Data entries:

══════

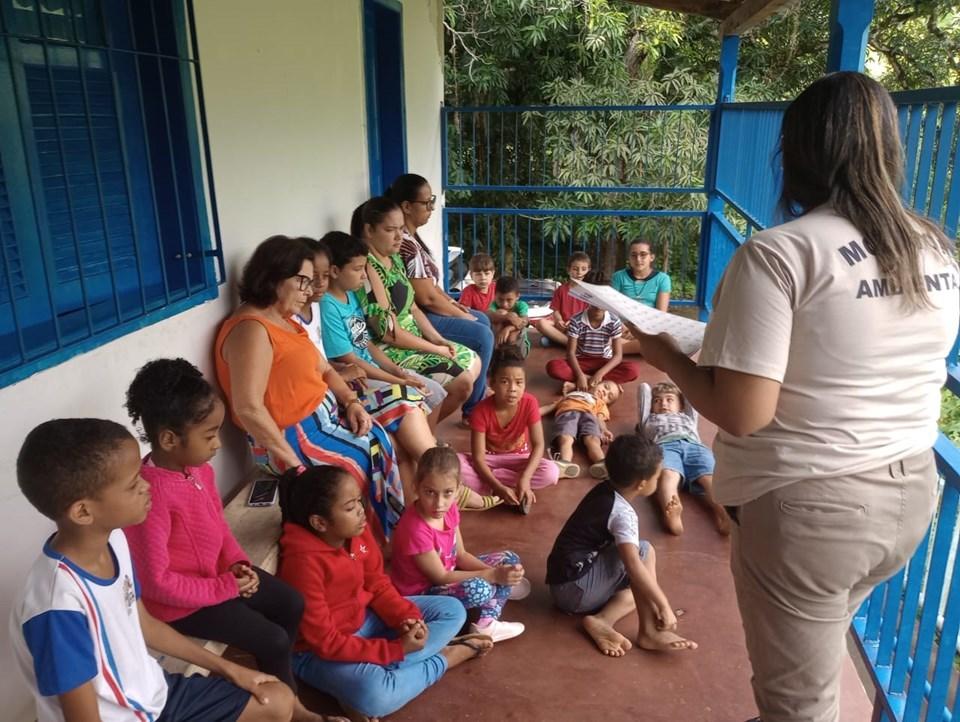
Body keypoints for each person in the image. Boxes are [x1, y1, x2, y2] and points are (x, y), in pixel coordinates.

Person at [625, 72, 959, 722]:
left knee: (798, 706)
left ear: (798, 152)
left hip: (814, 510)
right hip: (910, 492)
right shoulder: (935, 248)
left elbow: (745, 414)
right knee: (813, 655)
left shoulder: (781, 253)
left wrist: (662, 353)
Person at [11, 418, 298, 722]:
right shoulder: (57, 607)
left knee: (276, 699)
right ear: (83, 512)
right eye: (134, 483)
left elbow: (144, 624)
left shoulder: (115, 540)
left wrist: (230, 669)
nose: (147, 485)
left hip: (154, 693)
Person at [123, 358, 331, 722]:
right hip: (182, 604)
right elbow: (157, 584)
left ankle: (281, 674)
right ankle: (293, 709)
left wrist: (239, 564)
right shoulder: (150, 496)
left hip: (220, 579)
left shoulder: (197, 469)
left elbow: (217, 529)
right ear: (169, 439)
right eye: (209, 435)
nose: (218, 444)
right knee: (272, 639)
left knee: (290, 602)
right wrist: (226, 587)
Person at [214, 235, 422, 542]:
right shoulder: (251, 330)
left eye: (311, 282)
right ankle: (381, 545)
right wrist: (296, 466)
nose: (310, 291)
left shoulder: (284, 320)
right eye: (303, 282)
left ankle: (395, 536)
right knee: (365, 456)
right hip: (293, 438)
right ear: (273, 276)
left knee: (389, 423)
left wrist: (351, 401)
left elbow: (323, 368)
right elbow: (248, 408)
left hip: (325, 419)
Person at [277, 465, 493, 722]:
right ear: (320, 522)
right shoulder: (302, 564)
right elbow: (325, 642)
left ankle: (377, 677)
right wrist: (396, 649)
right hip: (316, 651)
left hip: (364, 619)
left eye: (359, 501)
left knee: (452, 610)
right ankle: (446, 658)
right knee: (375, 695)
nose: (361, 511)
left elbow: (378, 584)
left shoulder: (357, 531)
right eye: (350, 507)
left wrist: (407, 618)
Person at [546, 434, 697, 658]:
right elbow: (634, 566)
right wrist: (664, 605)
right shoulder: (623, 513)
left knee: (634, 594)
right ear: (643, 484)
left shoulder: (605, 489)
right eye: (657, 476)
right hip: (574, 591)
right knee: (644, 552)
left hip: (565, 582)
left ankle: (601, 621)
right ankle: (649, 632)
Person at [295, 238, 431, 466]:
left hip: (350, 380)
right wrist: (397, 379)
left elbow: (358, 346)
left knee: (425, 393)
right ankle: (432, 467)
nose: (317, 284)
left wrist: (397, 372)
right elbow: (332, 364)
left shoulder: (321, 307)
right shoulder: (322, 307)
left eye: (323, 276)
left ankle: (430, 458)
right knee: (409, 400)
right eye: (307, 278)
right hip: (339, 393)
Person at [352, 198, 481, 425]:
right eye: (390, 230)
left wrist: (438, 338)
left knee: (474, 362)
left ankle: (426, 430)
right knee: (462, 383)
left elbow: (412, 307)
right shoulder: (368, 269)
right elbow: (389, 334)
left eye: (401, 229)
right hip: (391, 349)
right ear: (369, 230)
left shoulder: (394, 259)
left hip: (413, 339)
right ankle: (425, 439)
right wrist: (435, 348)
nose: (399, 236)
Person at [390, 447, 529, 643]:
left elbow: (461, 555)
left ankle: (486, 621)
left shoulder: (449, 509)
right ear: (416, 487)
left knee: (509, 559)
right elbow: (440, 577)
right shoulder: (415, 528)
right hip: (423, 593)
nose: (439, 503)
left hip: (450, 573)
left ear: (458, 489)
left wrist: (499, 572)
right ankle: (489, 615)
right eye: (430, 492)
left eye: (447, 493)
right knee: (481, 588)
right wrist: (493, 575)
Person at [388, 173, 495, 421]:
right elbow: (426, 299)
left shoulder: (414, 239)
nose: (432, 208)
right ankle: (473, 410)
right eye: (426, 203)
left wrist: (452, 302)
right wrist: (463, 315)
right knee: (482, 332)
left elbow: (433, 287)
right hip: (422, 317)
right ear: (406, 206)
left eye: (432, 200)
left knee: (483, 321)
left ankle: (477, 394)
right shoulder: (404, 243)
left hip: (428, 310)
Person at [320, 231, 446, 421]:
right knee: (416, 397)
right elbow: (351, 359)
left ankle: (429, 444)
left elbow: (367, 344)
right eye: (357, 269)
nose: (364, 276)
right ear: (335, 271)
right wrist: (399, 381)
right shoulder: (327, 306)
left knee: (436, 393)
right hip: (358, 378)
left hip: (373, 368)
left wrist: (396, 370)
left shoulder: (351, 295)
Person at [459, 349, 560, 514]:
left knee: (551, 473)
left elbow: (539, 444)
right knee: (456, 466)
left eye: (519, 382)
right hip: (488, 459)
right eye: (505, 382)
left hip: (519, 458)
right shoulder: (480, 411)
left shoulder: (530, 403)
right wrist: (499, 487)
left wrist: (525, 478)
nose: (513, 389)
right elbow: (478, 458)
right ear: (492, 383)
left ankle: (492, 487)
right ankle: (505, 487)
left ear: (525, 384)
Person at [636, 381, 730, 536]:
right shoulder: (648, 419)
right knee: (667, 476)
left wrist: (679, 382)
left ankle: (725, 514)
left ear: (681, 405)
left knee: (710, 478)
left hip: (694, 447)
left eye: (669, 399)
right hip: (664, 446)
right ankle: (671, 514)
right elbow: (643, 389)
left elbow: (691, 390)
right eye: (657, 401)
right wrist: (653, 395)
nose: (663, 404)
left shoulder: (688, 417)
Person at [545, 271, 641, 388]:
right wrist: (580, 375)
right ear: (585, 297)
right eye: (593, 298)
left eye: (603, 299)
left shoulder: (613, 321)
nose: (598, 304)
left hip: (604, 362)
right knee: (553, 367)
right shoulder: (576, 320)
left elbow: (617, 356)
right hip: (582, 362)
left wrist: (600, 373)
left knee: (632, 370)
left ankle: (586, 382)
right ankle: (596, 382)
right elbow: (570, 353)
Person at [541, 379, 623, 480]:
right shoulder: (571, 395)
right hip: (568, 413)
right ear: (596, 384)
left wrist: (604, 430)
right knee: (566, 438)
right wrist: (530, 414)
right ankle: (564, 464)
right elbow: (550, 407)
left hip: (589, 416)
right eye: (606, 387)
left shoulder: (600, 404)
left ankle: (602, 463)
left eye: (608, 396)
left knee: (593, 440)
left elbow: (600, 419)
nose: (605, 392)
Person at [537, 251, 591, 347]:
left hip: (581, 326)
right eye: (575, 269)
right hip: (563, 325)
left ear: (588, 270)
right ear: (568, 270)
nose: (579, 272)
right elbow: (556, 310)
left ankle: (556, 339)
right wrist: (559, 321)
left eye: (583, 269)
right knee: (541, 323)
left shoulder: (589, 292)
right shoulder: (561, 290)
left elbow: (590, 314)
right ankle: (570, 343)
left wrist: (575, 323)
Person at [611, 240, 671, 311]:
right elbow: (613, 307)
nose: (638, 259)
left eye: (643, 254)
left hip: (651, 320)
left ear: (651, 257)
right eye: (633, 255)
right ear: (629, 257)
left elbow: (661, 312)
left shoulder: (662, 279)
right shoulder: (619, 276)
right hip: (623, 320)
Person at [489, 276, 531, 357]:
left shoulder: (521, 305)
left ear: (517, 296)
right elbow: (488, 314)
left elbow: (524, 321)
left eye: (509, 300)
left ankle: (511, 352)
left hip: (519, 348)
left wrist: (507, 329)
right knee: (501, 313)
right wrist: (507, 316)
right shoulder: (494, 304)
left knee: (514, 316)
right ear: (495, 295)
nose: (504, 304)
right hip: (499, 342)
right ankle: (497, 350)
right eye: (500, 299)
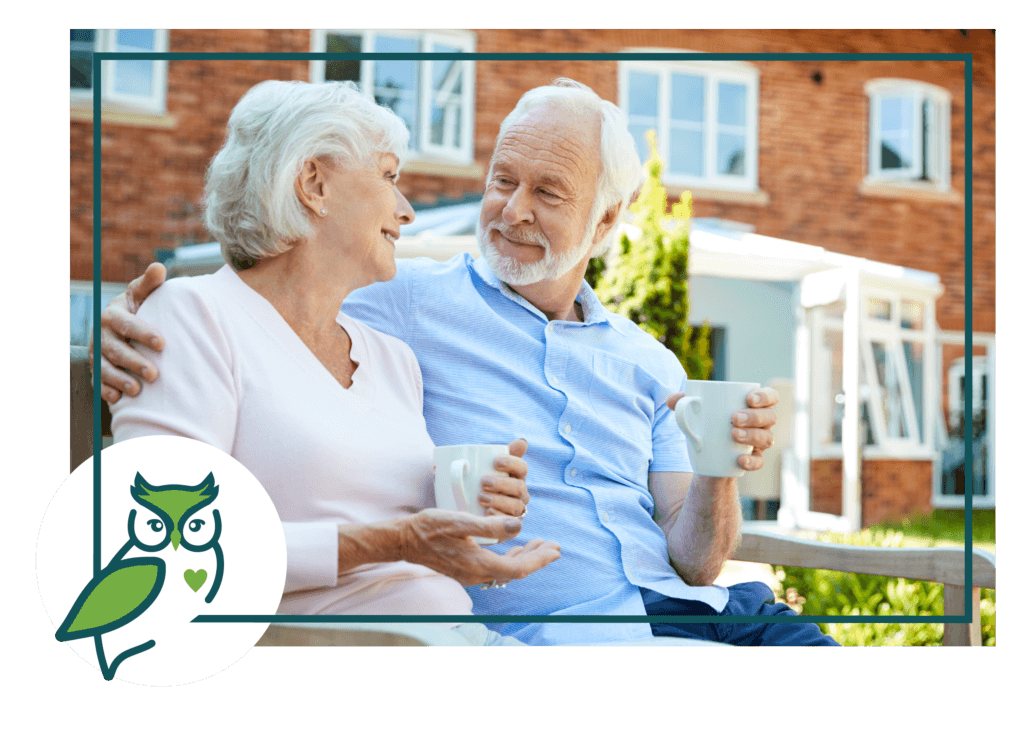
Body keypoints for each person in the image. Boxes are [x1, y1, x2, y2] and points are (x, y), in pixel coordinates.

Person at [96, 78, 839, 646]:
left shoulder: (646, 361)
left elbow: (696, 561)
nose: (512, 210)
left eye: (547, 192)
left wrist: (720, 464)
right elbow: (272, 291)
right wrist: (135, 318)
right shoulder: (403, 300)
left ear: (607, 220)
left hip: (697, 609)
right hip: (568, 628)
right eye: (501, 180)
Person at [104, 79, 561, 646]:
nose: (407, 210)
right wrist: (398, 541)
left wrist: (468, 504)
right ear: (314, 183)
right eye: (390, 176)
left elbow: (397, 526)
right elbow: (170, 556)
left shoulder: (392, 359)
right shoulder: (193, 316)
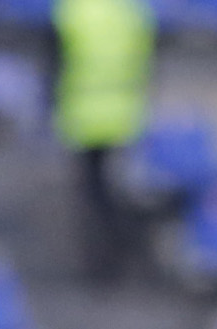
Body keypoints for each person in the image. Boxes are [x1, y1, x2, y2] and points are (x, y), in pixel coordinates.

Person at [54, 0, 155, 284]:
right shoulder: (132, 12)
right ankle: (126, 258)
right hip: (126, 115)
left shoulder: (73, 12)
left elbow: (56, 63)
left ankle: (100, 267)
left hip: (83, 115)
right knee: (115, 192)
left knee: (93, 196)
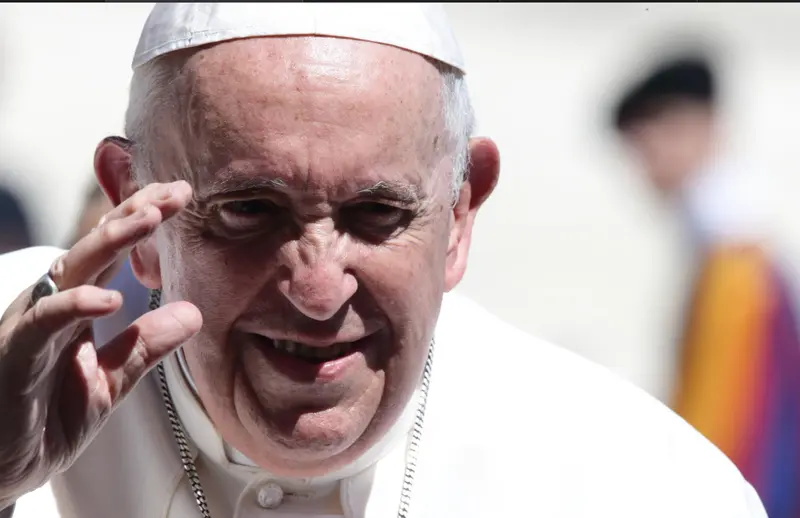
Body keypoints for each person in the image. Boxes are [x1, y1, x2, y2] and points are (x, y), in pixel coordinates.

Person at [0, 5, 766, 518]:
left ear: (460, 212)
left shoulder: (644, 484)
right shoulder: (14, 367)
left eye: (377, 214)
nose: (317, 290)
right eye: (250, 211)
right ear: (134, 207)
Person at [611, 50, 799, 517]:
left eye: (646, 143)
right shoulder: (731, 249)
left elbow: (721, 434)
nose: (642, 168)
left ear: (692, 127)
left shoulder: (734, 264)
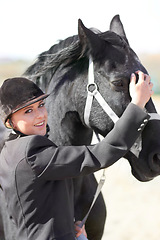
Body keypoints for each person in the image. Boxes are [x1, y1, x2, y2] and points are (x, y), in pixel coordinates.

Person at [0, 71, 153, 240]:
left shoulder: (8, 151)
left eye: (41, 105)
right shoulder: (32, 152)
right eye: (28, 111)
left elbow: (25, 210)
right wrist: (137, 104)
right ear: (10, 122)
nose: (40, 115)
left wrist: (63, 228)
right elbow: (103, 153)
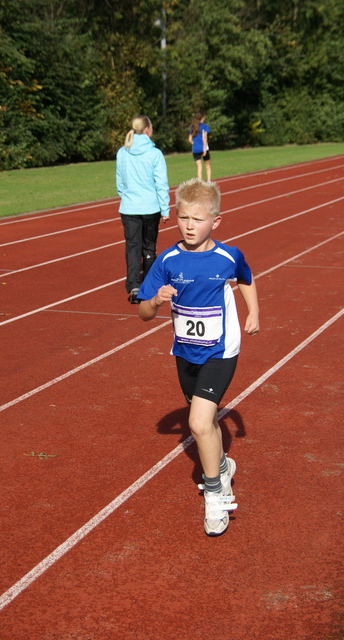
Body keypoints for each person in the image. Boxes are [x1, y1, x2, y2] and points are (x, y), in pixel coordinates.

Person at [138, 178, 259, 536]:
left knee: (198, 423)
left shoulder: (227, 256)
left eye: (198, 219)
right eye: (184, 218)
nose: (190, 226)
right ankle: (222, 464)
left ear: (215, 222)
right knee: (201, 420)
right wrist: (156, 301)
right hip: (186, 352)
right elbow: (143, 313)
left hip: (222, 349)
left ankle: (217, 494)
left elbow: (247, 278)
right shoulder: (167, 261)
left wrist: (253, 313)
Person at [116, 115, 170, 304]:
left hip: (129, 207)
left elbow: (120, 182)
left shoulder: (122, 152)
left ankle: (133, 285)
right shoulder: (155, 154)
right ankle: (148, 285)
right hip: (150, 207)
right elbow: (161, 183)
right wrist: (165, 208)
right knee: (149, 247)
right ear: (147, 130)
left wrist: (128, 197)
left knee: (132, 247)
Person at [188, 110, 212, 182]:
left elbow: (189, 139)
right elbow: (205, 138)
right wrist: (204, 149)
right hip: (204, 148)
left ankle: (200, 183)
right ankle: (208, 181)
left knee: (199, 167)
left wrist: (194, 144)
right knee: (207, 165)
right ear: (203, 118)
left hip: (195, 149)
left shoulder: (192, 127)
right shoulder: (205, 127)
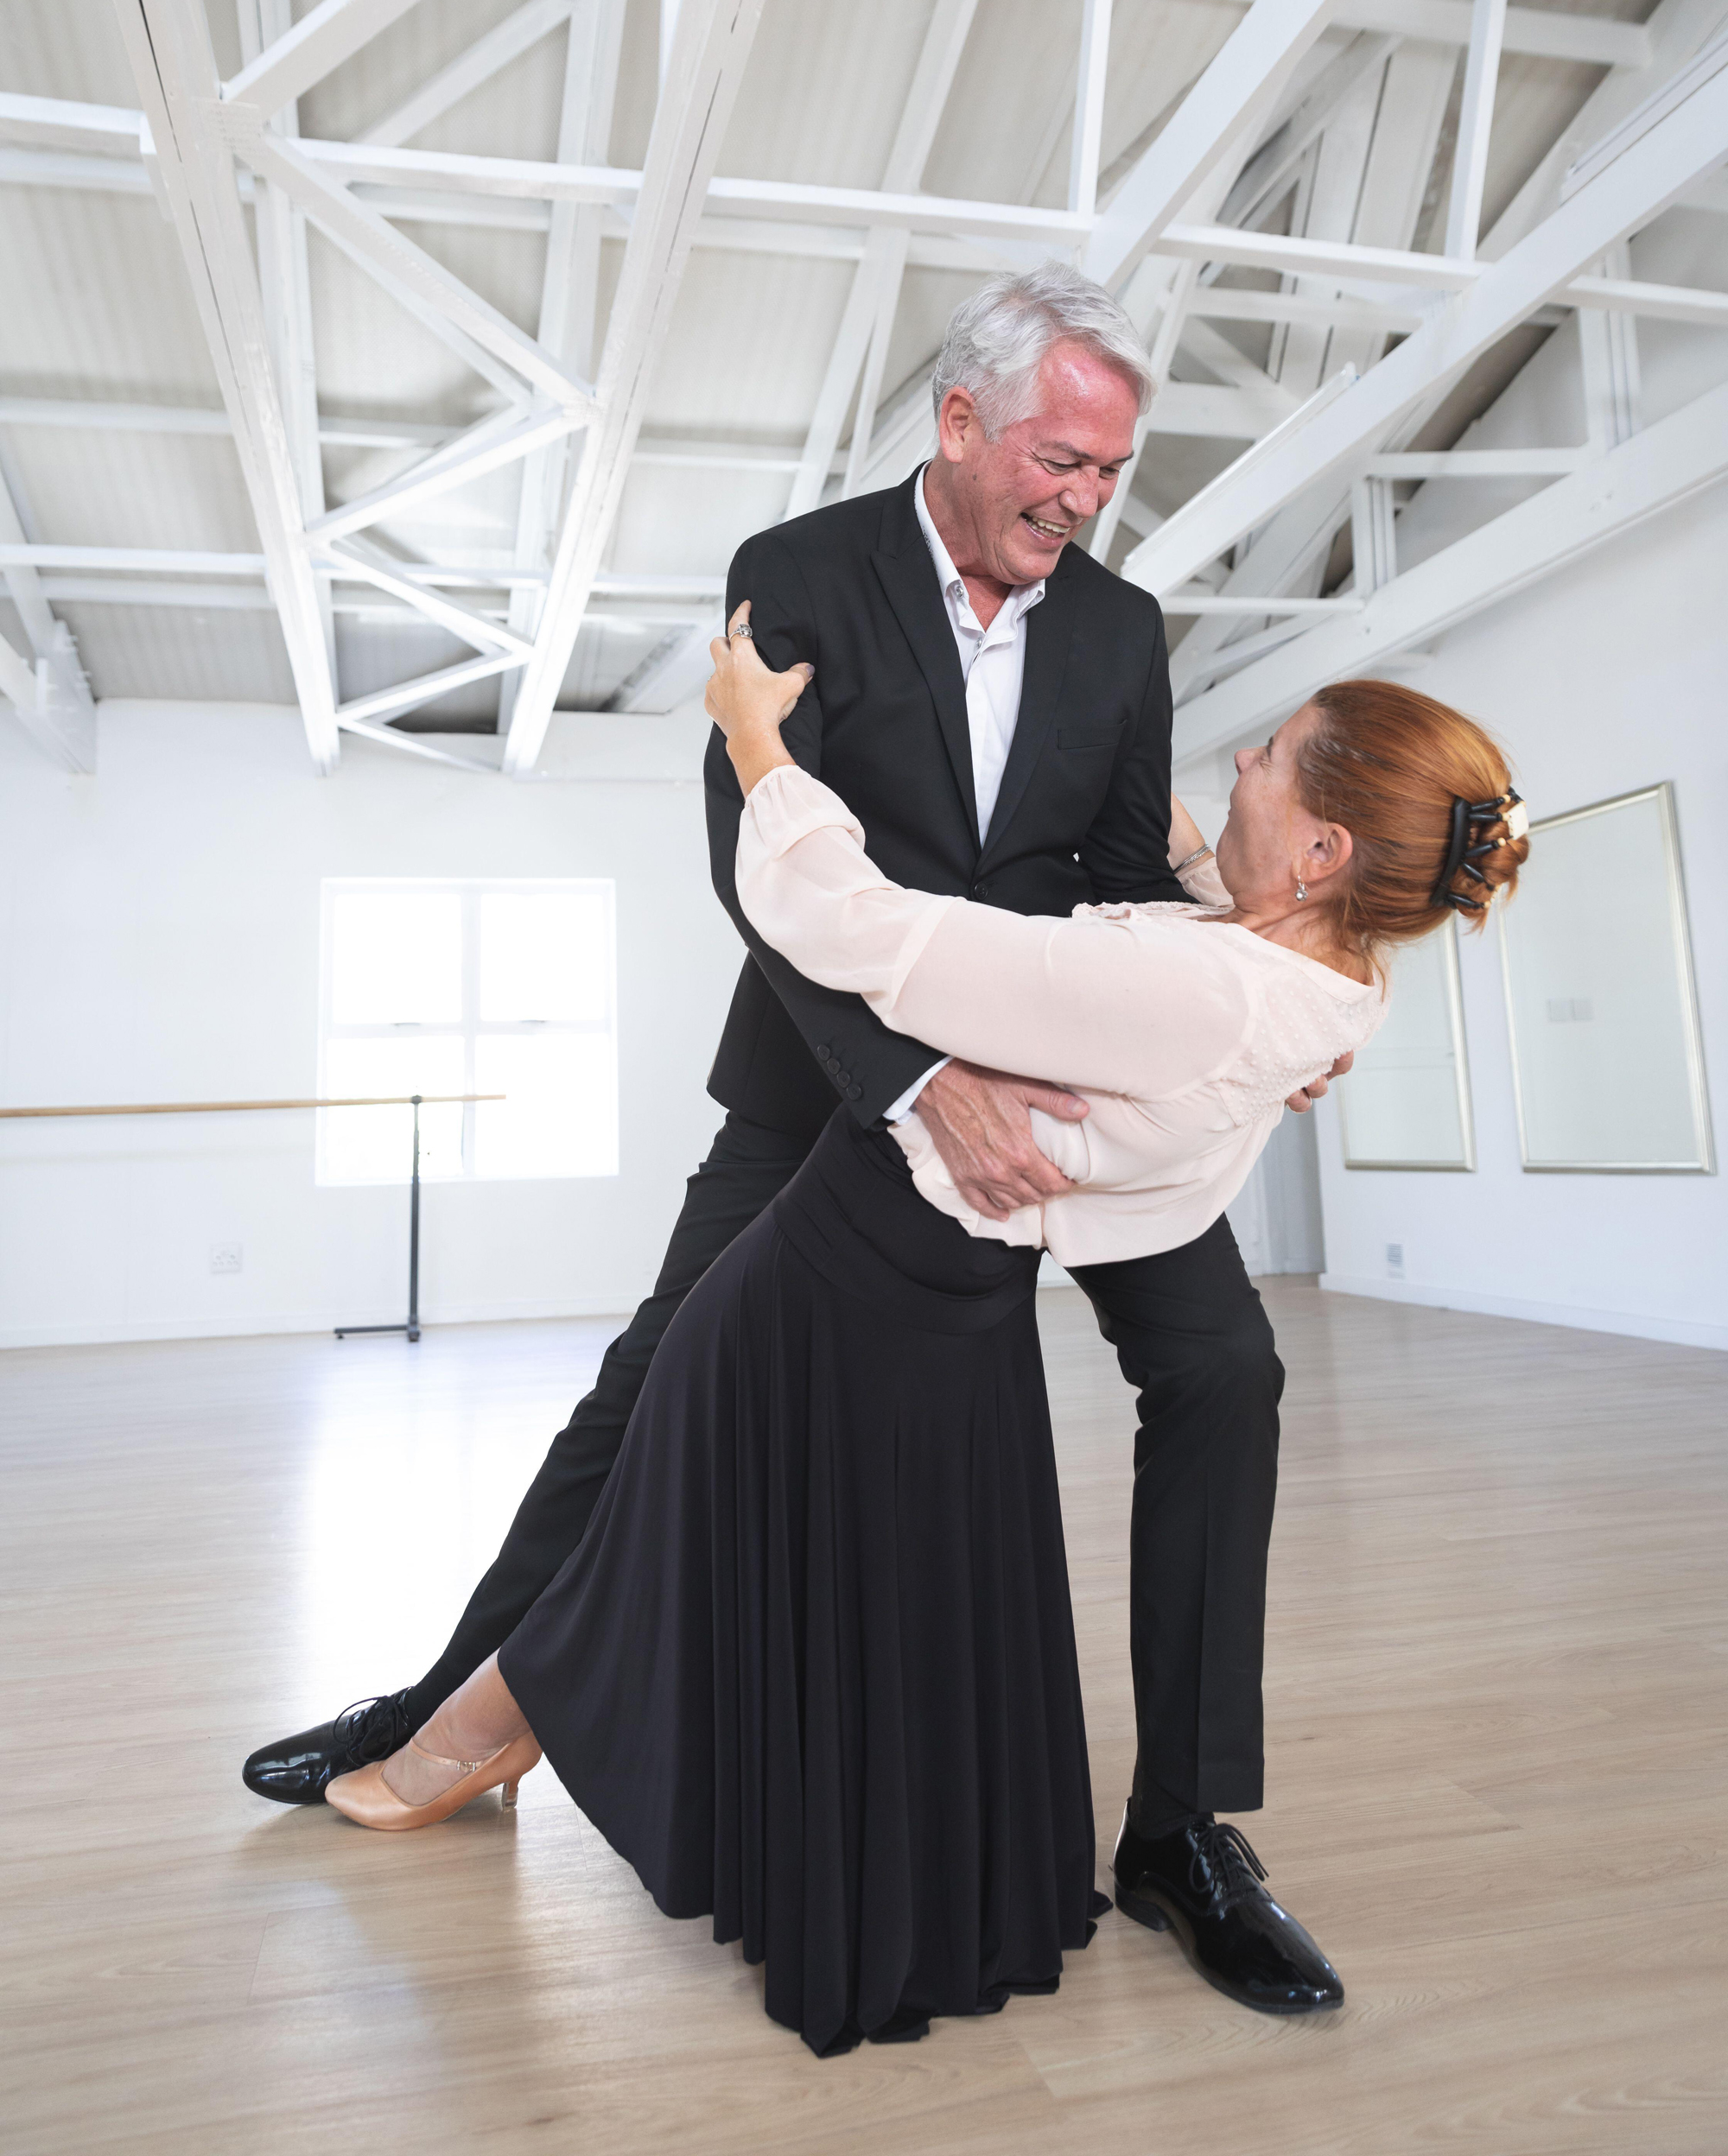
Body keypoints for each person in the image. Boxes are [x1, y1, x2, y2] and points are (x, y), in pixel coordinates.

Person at [245, 263, 1356, 2014]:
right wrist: (914, 1084)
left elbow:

══════

For the lines above, output exactly those from the line containing "right eye: (184, 218)" through the line containing "right ear: (147, 130)", and skip the others.

right eye: (184, 218)
nose: (190, 226)
right ankle: (222, 464)
left ear: (215, 222)
right knee: (201, 420)
right wrist: (156, 301)
right hip: (186, 352)
right elbow: (143, 313)
left hip: (222, 349)
left ankle: (217, 494)
left elbow: (247, 278)
right shoulder: (167, 261)
left wrist: (253, 313)
Person at [116, 115, 170, 304]:
left hip: (129, 207)
left elbow: (120, 182)
left shoulder: (122, 152)
left ankle: (133, 285)
right shoulder: (155, 154)
right ankle: (148, 285)
right hip: (150, 207)
right elbow: (161, 183)
right wrist: (165, 208)
right knee: (149, 247)
right ear: (147, 130)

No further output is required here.